C’est un nom connu du secteur et de l’histoire aéronautique qui s’associe à Hynaero pour son projet de bombardier d’eau amphibie nouvelle génération. L’entreprise Latécoère, équipementier et sous-traitant notable d’Airbus et Boeing, fabricant des portes de l’Airbus A380, a signé un partenariat avec Hynaero pour le développement de son projet Frégate F-100, destiné à surpasser les Canadair actuellement en service. En plein développement sur le pôle aéronautique Jean-Sarail d’Istres, Hynaero prévoit la construction des prototypes en 2029 et la mise en service de l’appareil pour 2032.
Dans le cadre de ce partenariat, « Latécoère apportera son expertise à travers des échanges techniques et des prestations de conseil afin de soutenir la conception de l’appareil, sa certification, sa maintenabilité ainsi que sa promotion auprès de clients potentiels à travers le monde », font savoir les désormais partenaires dans leur communiqué de jeudi.
Le rôle de Latécoère est plus précisément de participer à l’étude du système d’interconnexion de câblage électrique de l’avion, ou harnais électrique. « Il s’agit de l’ensemble des câbles, fils, connecteurs, et dispositifs de protection installés dans un aéronef pour transmettre l’énergie, les données et les signaux », précise Latécoère à La Marseillaise. L’architecture de cet équipement critique est conçue sur le principe de la redondance : en cas de panne ou d’une section accidentelle du câblage électrique, d’autres parties doivent pouvoir prendre le relais pour que l’avion conserve toutes ses capacités. Il y a différents niveaux de criticité en fonction des équipements, comme le précise Latécoère : « Si le système audiovisuel installé dans les fauteuils est coupé, ce n’est pas grave, au contraire des commandes de vol. Certaines parties du harnais bénéficient d’une triple redondance. » Les associés parlent d’une « opportunité majeure pour l’industrie aéronautique européenne et les pays partenaires, avec la création de plus de 2 500 emplois répartis entre le site d’assemblage final et l’ensemble de la chaîne d’approvisionnement », du Frégate.
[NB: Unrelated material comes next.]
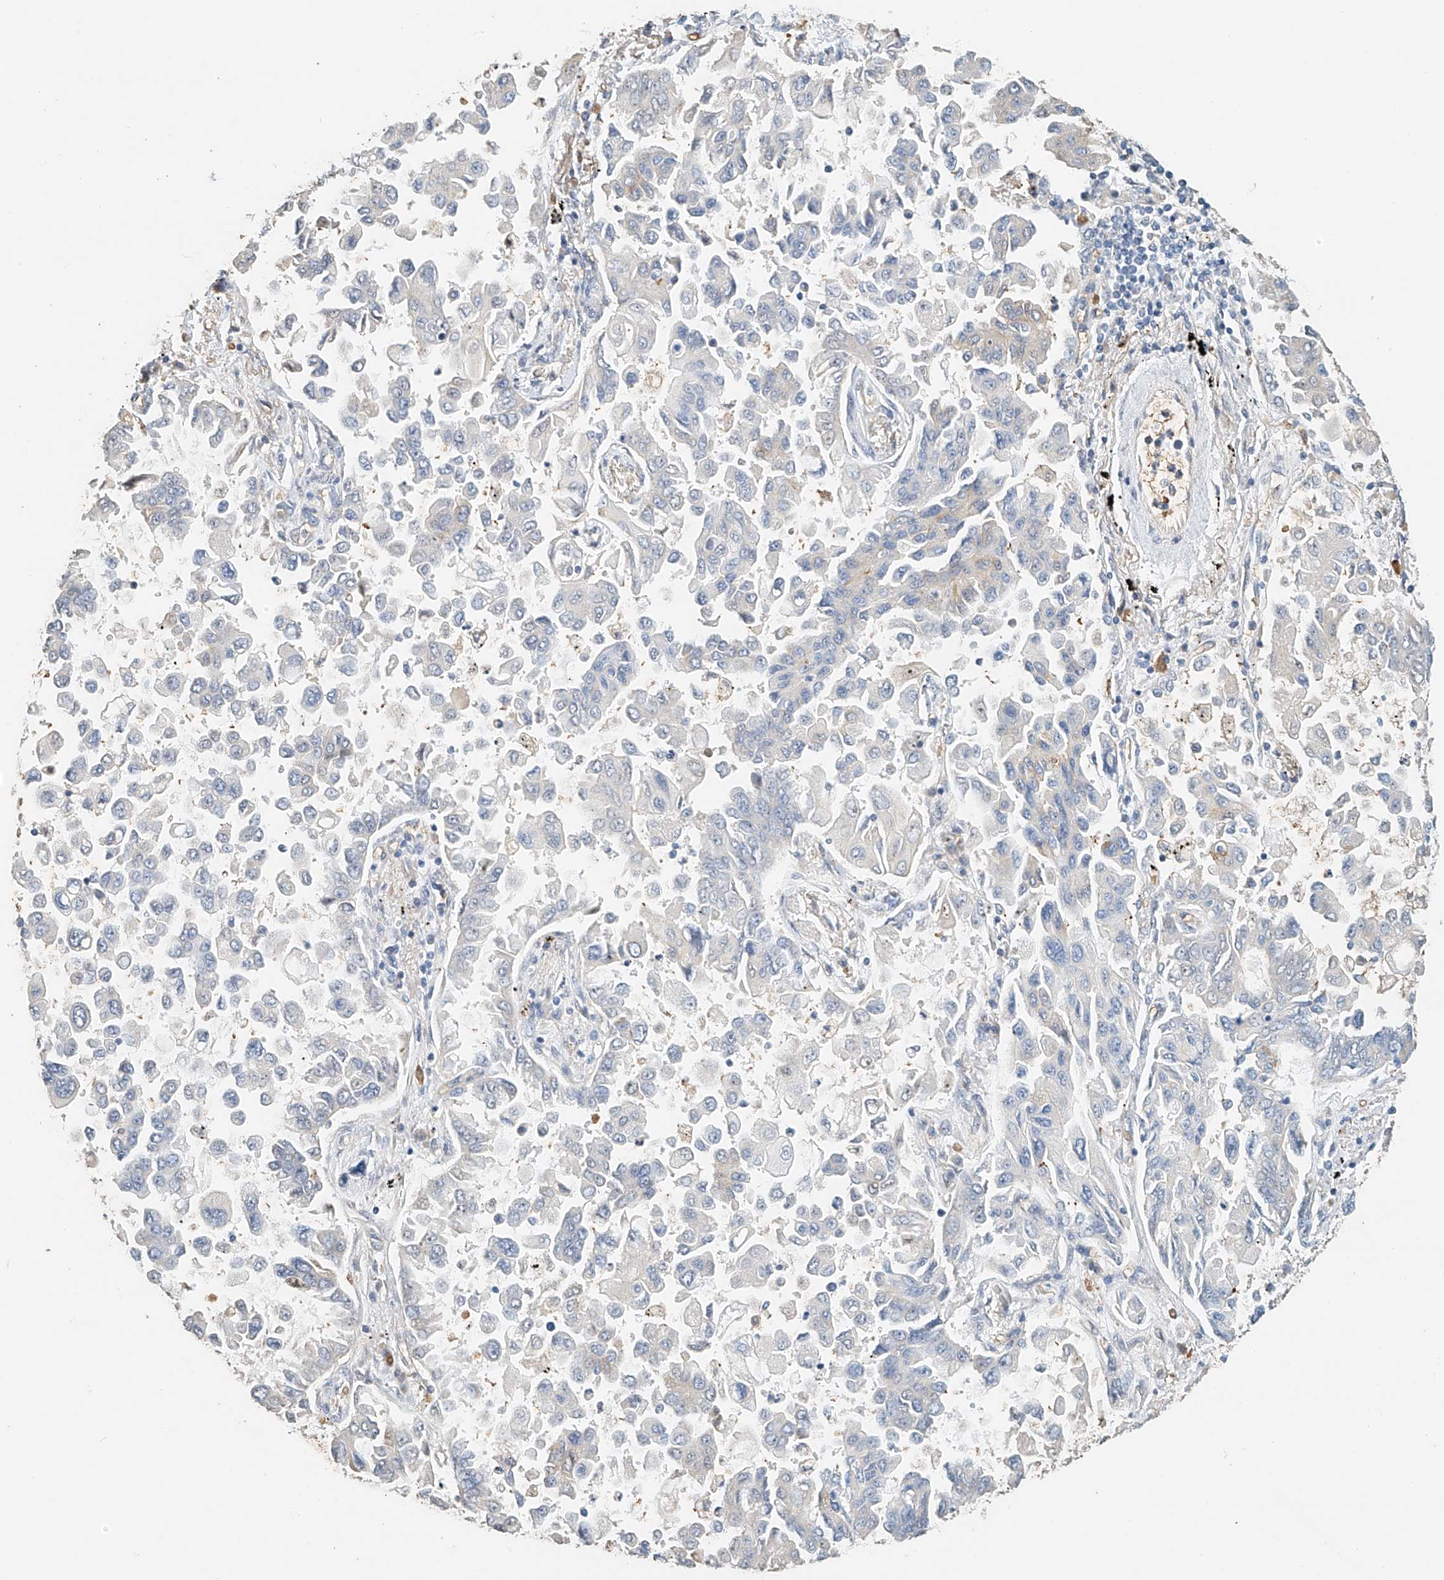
{"staining": {"intensity": "negative", "quantity": "none", "location": "none"}, "tissue": "lung cancer", "cell_type": "Tumor cells", "image_type": "cancer", "snomed": [{"axis": "morphology", "description": "Adenocarcinoma, NOS"}, {"axis": "topography", "description": "Lung"}], "caption": "This micrograph is of lung cancer (adenocarcinoma) stained with IHC to label a protein in brown with the nuclei are counter-stained blue. There is no expression in tumor cells. (IHC, brightfield microscopy, high magnification).", "gene": "RCAN3", "patient": {"sex": "female", "age": 67}}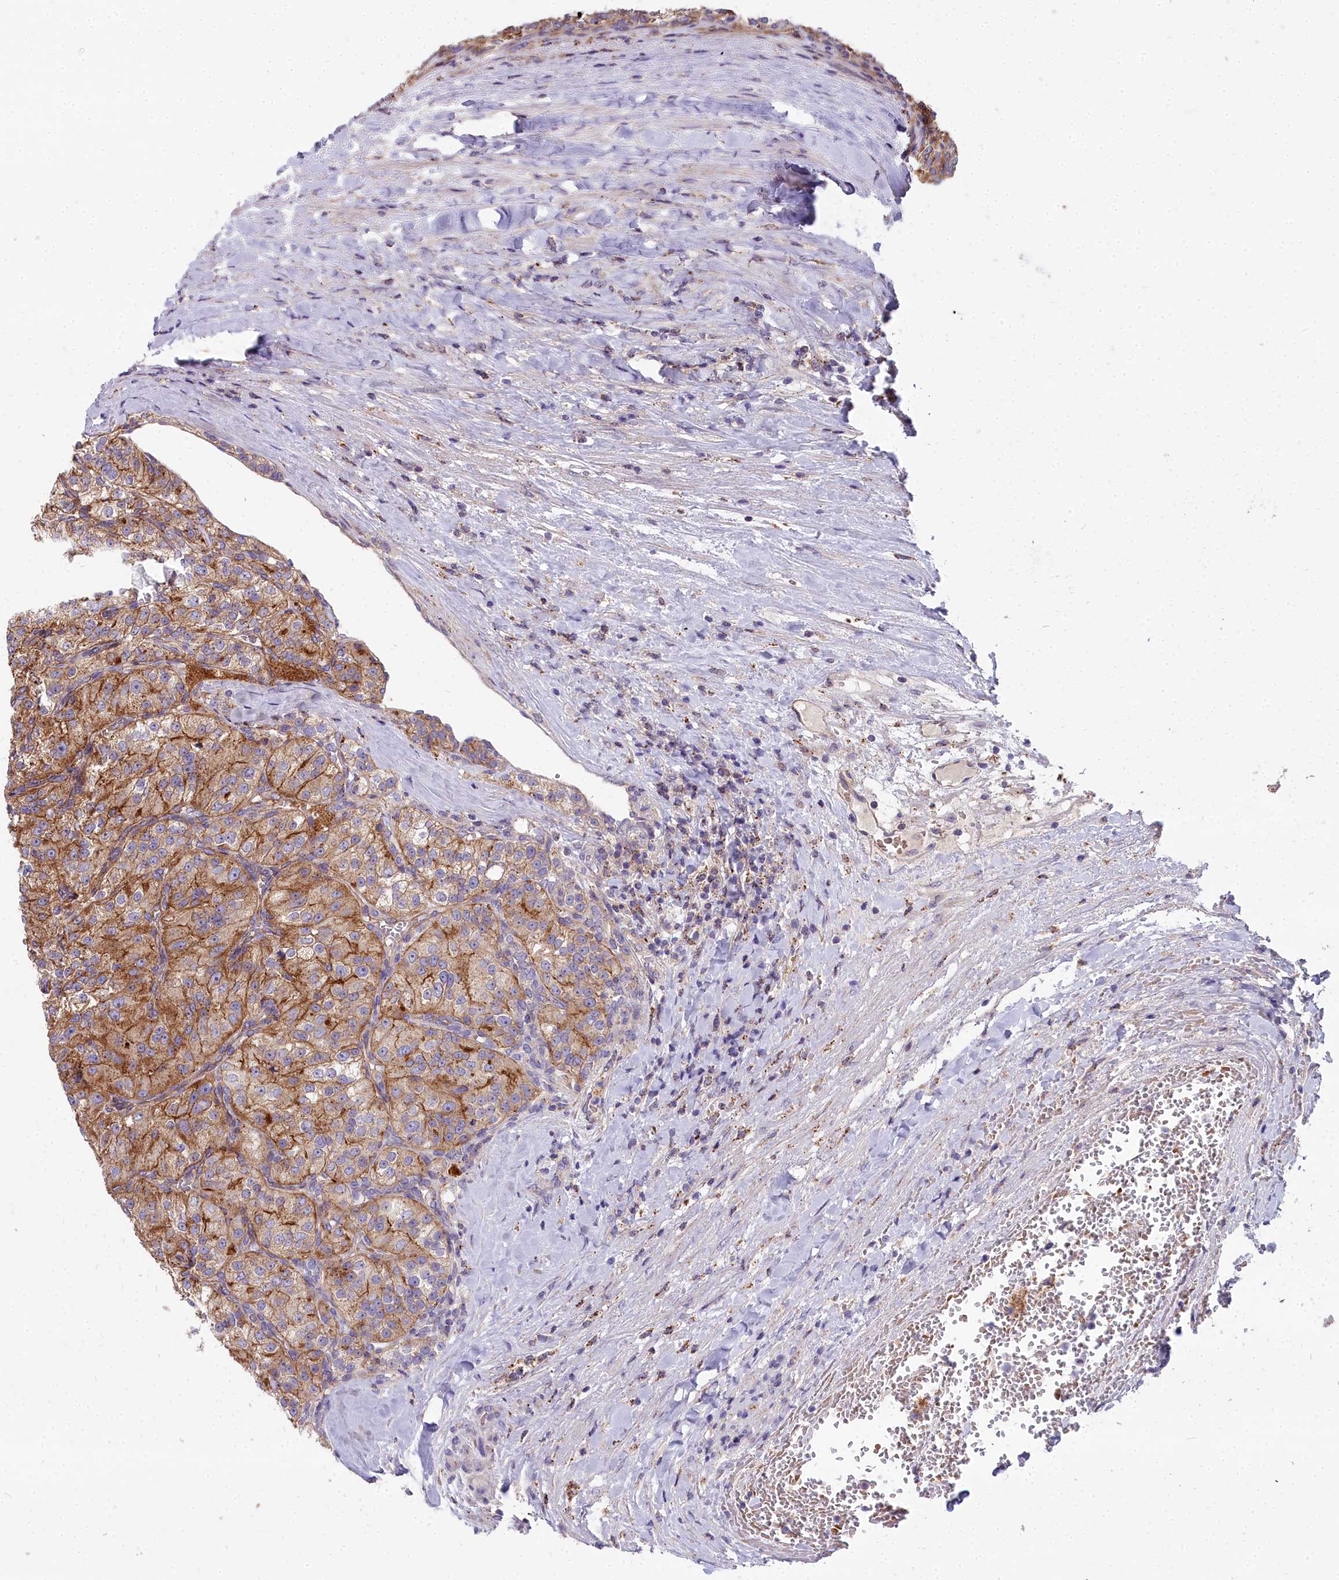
{"staining": {"intensity": "moderate", "quantity": ">75%", "location": "cytoplasmic/membranous"}, "tissue": "renal cancer", "cell_type": "Tumor cells", "image_type": "cancer", "snomed": [{"axis": "morphology", "description": "Adenocarcinoma, NOS"}, {"axis": "topography", "description": "Kidney"}], "caption": "Immunohistochemical staining of renal adenocarcinoma shows moderate cytoplasmic/membranous protein expression in about >75% of tumor cells. (Brightfield microscopy of DAB IHC at high magnification).", "gene": "FRMPD1", "patient": {"sex": "female", "age": 63}}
Le projet, lauréat de France 2030 et bénéficiaire de 7 millions d’euros cofinancés par l’État, Bpifrance et la Région Sud, nécessite selon le fondateur et président David Pincet, au total, de plus d’un milliard d’euros d’investissements, dont plus de 10% ont déjà été levés en mars dernier. Le PCF et son sénateur Jérémy Bacchi ont récemment appelé à augmenter les investissements de l’État face à l’urgence climatique.